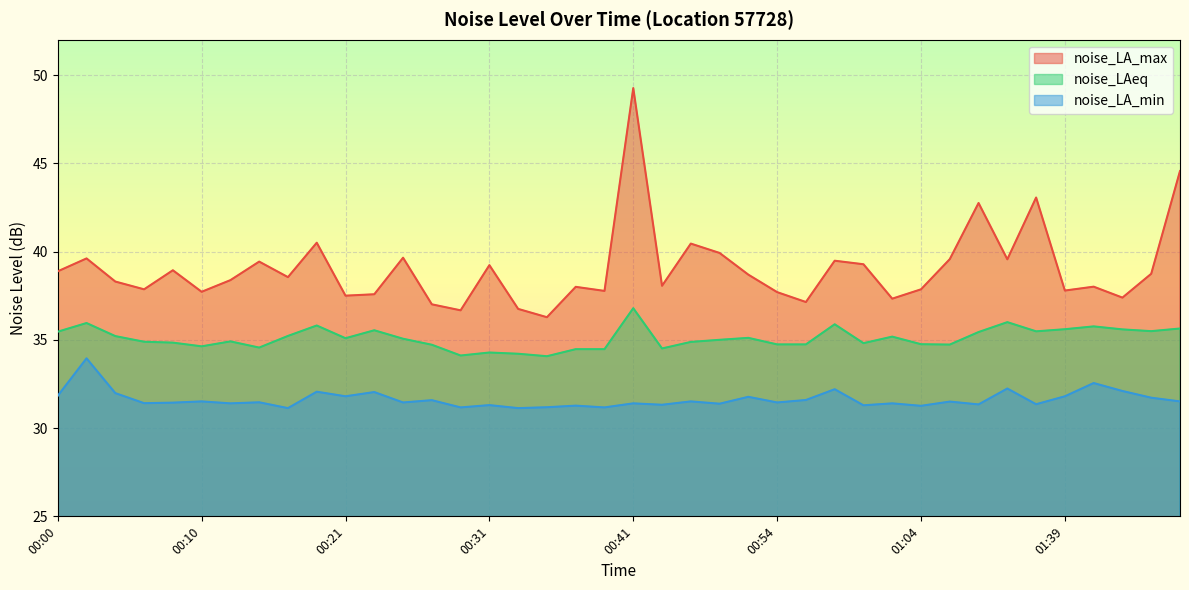

The noise_LA_max series shows 64.3 at 00:45. True or false?

False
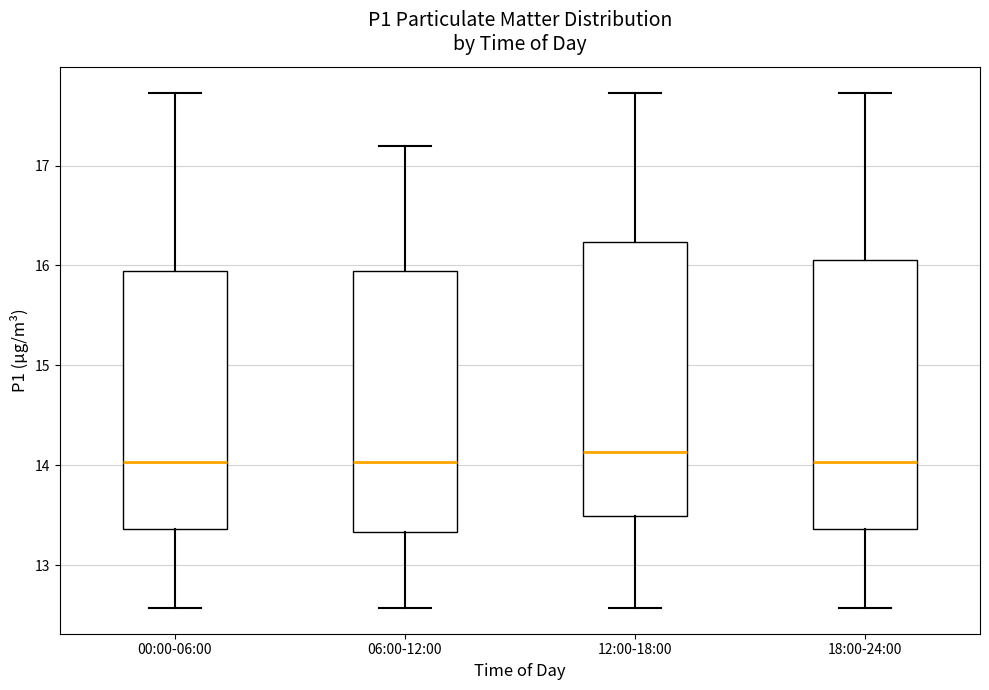

Reading left to right, read every box against the y-axis: the position of its median line, the range the box covers, and the ends of its whiskers. The values are not printed on the chart, so give them approximately, as read against the axis.

00:00-06:00: median 14.0, box 13.4 to 15.9, whiskers 12.6 to 17.7
06:00-12:00: median 14.0, box 13.3 to 15.9, whiskers 12.6 to 17.2
12:00-18:00: median 14.1, box 13.5 to 16.2, whiskers 12.6 to 17.7
18:00-24:00: median 14.0, box 13.4 to 16.1, whiskers 12.6 to 17.7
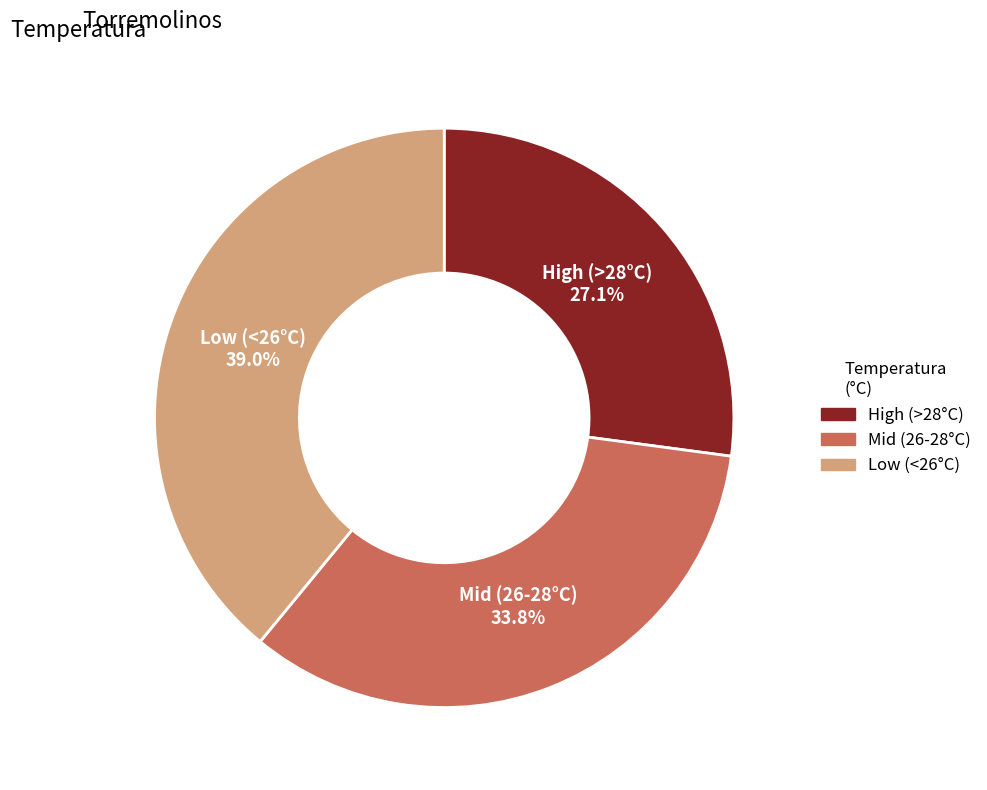

Is there a majority slice in this chart?

No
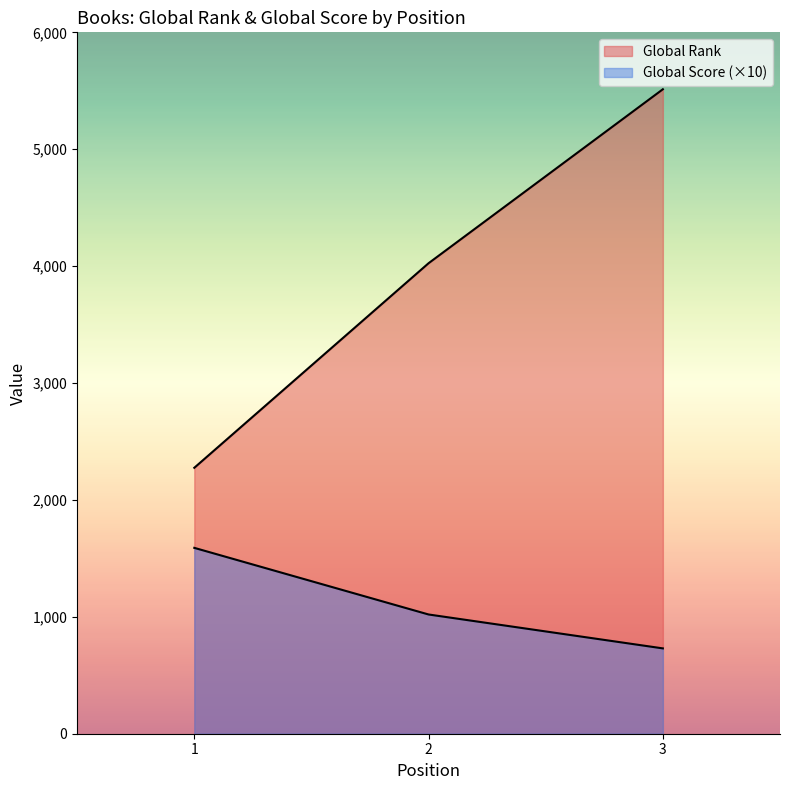

Reading left to right, what are all the values shown in this chart?

Global Rank: 2275	4025	5513
Global Score: 1590	1020	730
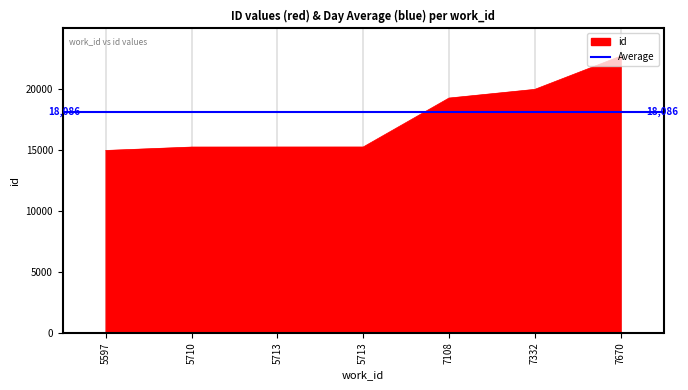

How many lines are shown in the chart?

1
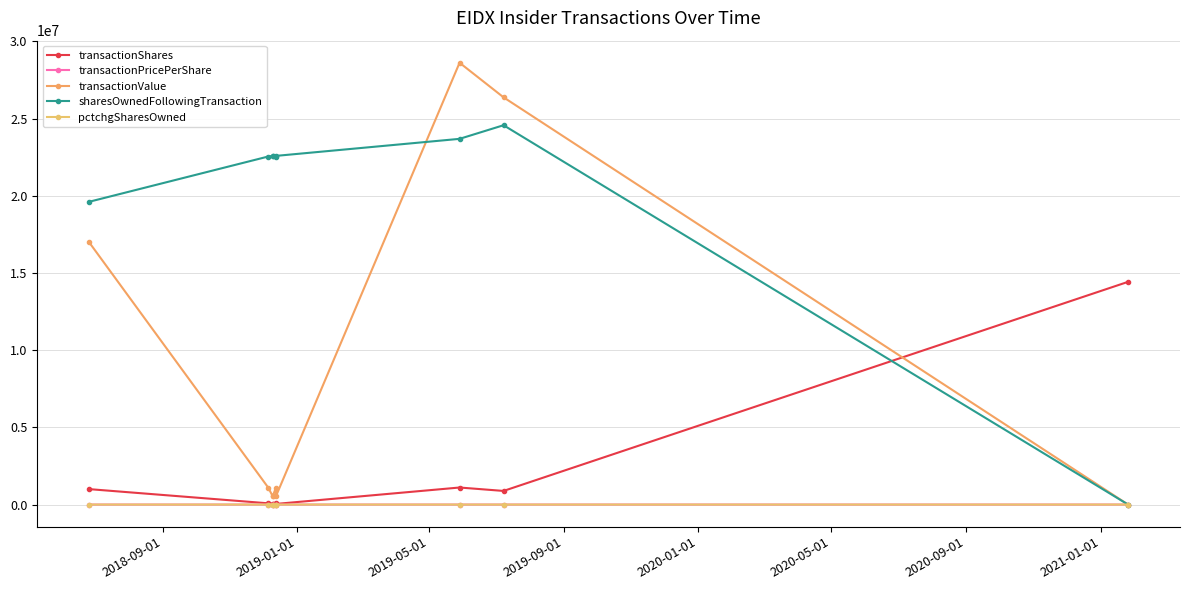

What is the difference between the maximum and second lowest values in the pctchgSharesOwned series?

5.0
+-------+
(REQUIRED WORK):
Put the records above into a JSON list of strings with one string per line, omitting blank lines and the picture markers.

(TASK RESPONSE):
[
  "The noise_LA_max series shows 64.3 at 00:45. True or false?",
  "False",
  "Reading left to right, read every box against the y-axis: the position of its median line, the range the box covers, and the ends of its whiskers. The values are not printed on the chart, so give them approximately, as read against the axis.",
  "00:00-06:00: median 14.0, box 13.4 to 15.9, whiskers 12.6 to 17.7",
  "06:00-12:00: median 14.0, box 13.3 to 15.9, whiskers 12.6 to 17.2",
  "12:00-18:00: median 14.1, box 13.5 to 16.2, whiskers 12.6 to 17.7",
  "18:00-24:00: median 14.0, box 13.4 to 16.1, whiskers 12.6 to 17.7",
  "Is there a majority slice in this chart?",
  "No",
  "Reading left to right, what are all the values shown in this chart?",
  "Global Rank: 2275\t4025\t5513",
  "Global Score: 1590\t1020\t730",
  "How many lines are shown in the chart?",
  "1",
  "What is the difference between the maximum and second lowest values in the pctchgSharesOwned series?",
  "5.0"
]